**Data excerpts**:
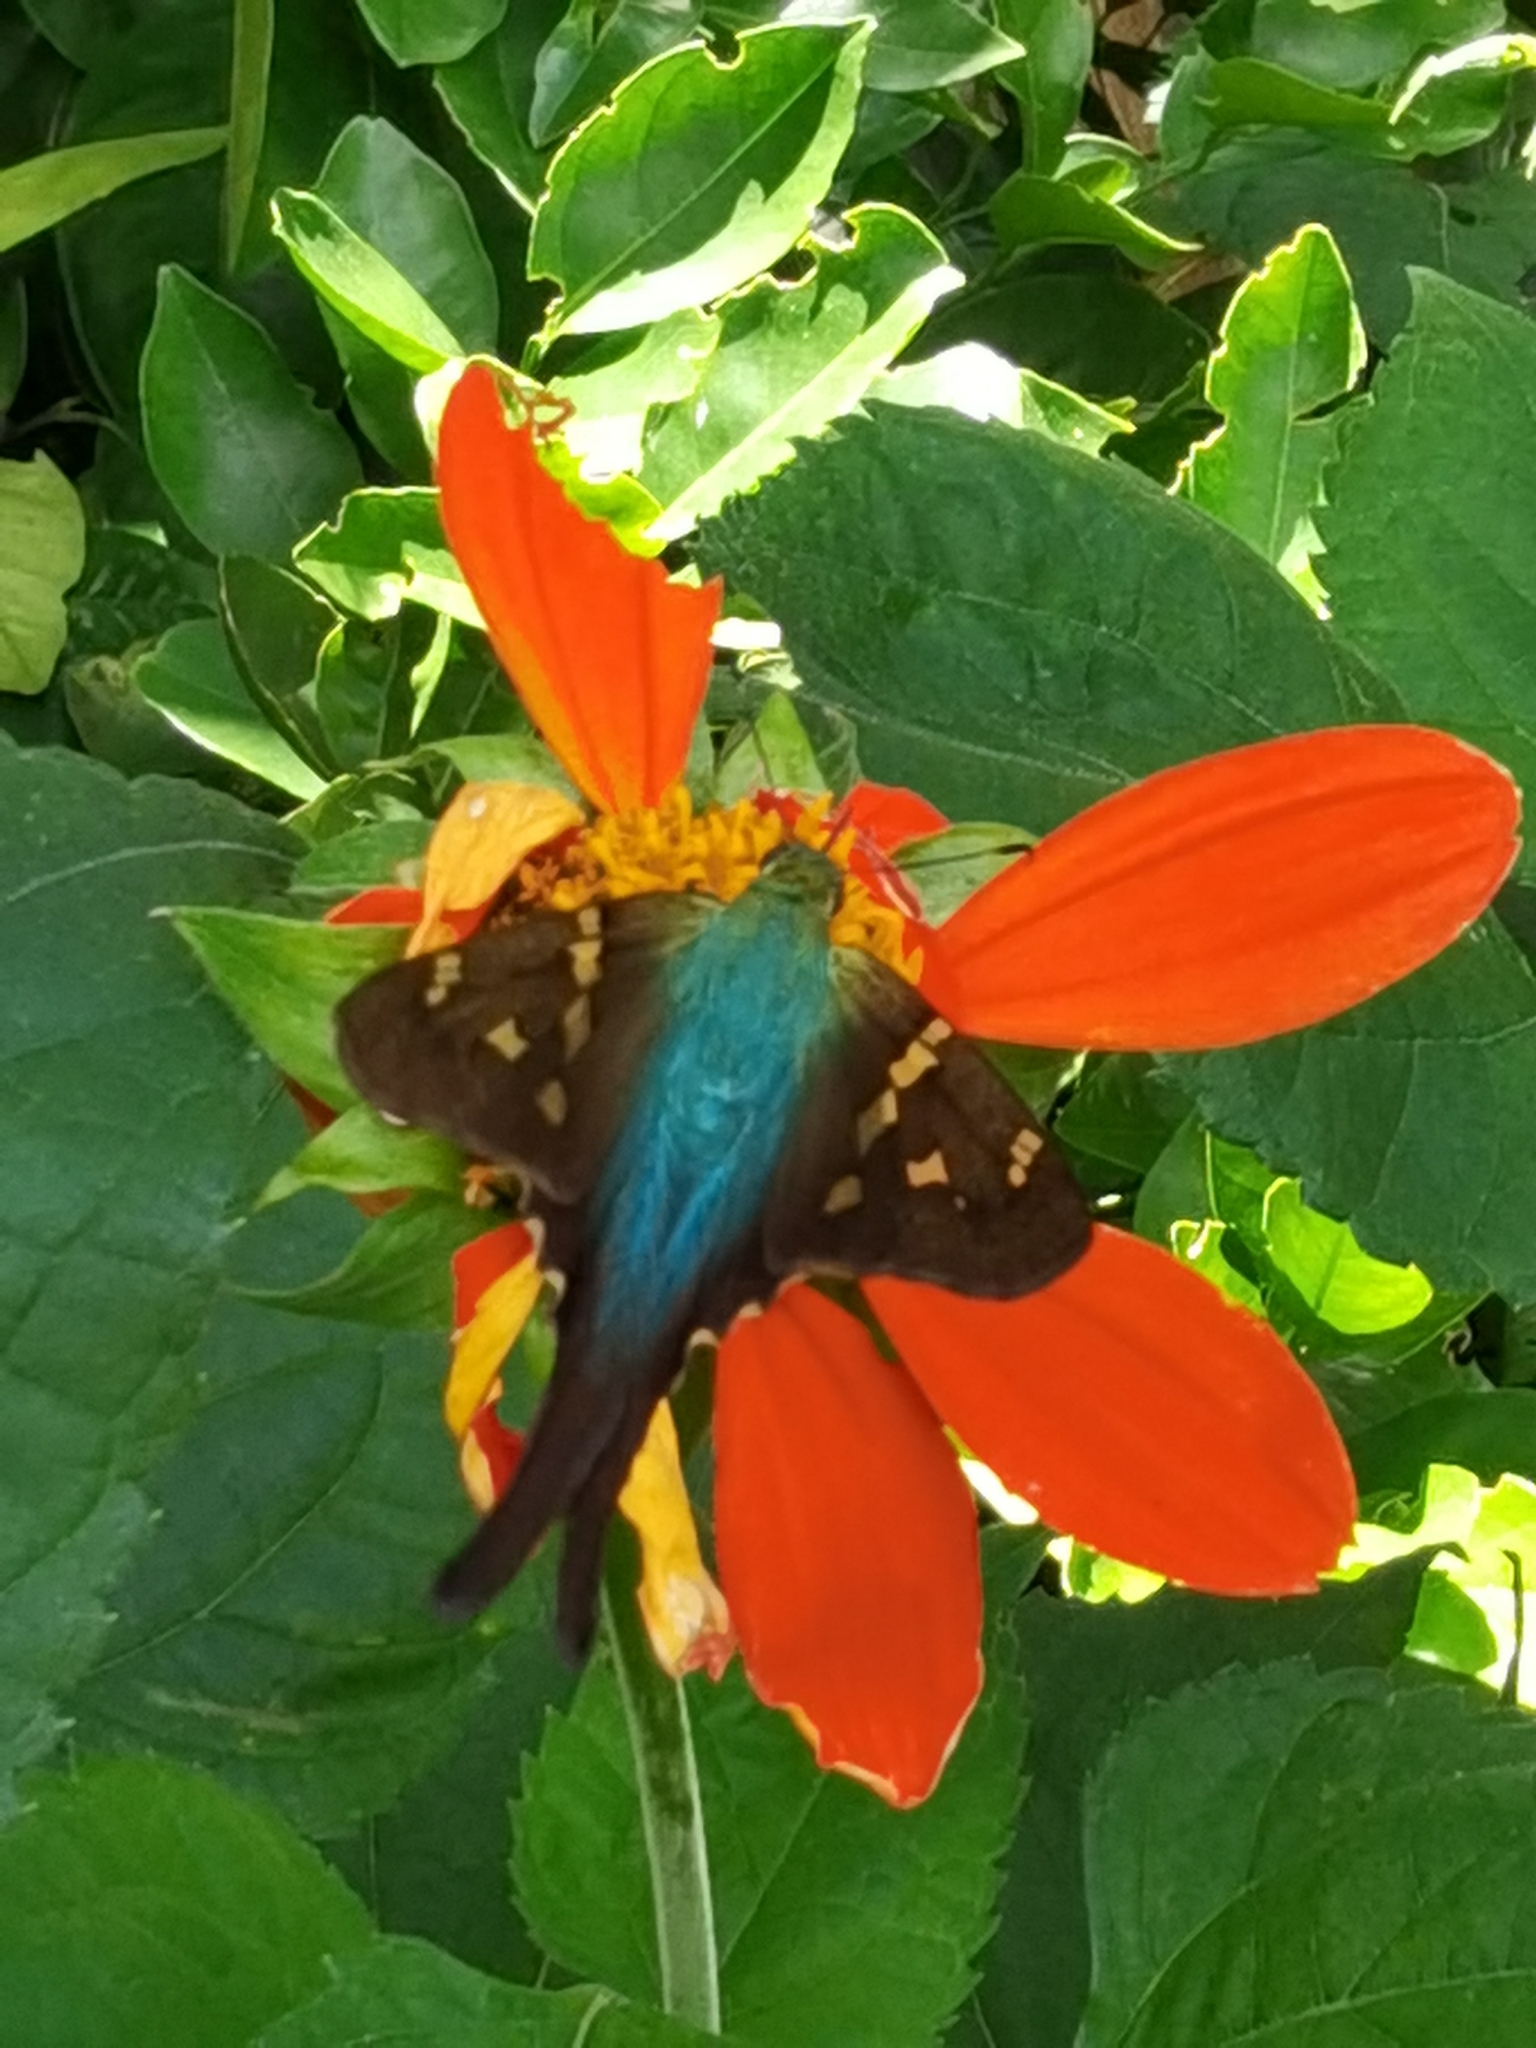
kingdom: Animalia
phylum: Arthropoda
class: Insecta
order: Lepidoptera
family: Hesperiidae
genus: Urbanus
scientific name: Urbanus proteus
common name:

**To be done**: Write out all the lines above again, changing "common name" to "vernacular name" and leaving everything else the same. Omit the pictures.

**The completed task**:
kingdom: Animalia
phylum: Arthropoda
class: Insecta
order: Lepidoptera
family: Hesperiidae
genus: Urbanus
scientific name: Urbanus proteus
vernacular name:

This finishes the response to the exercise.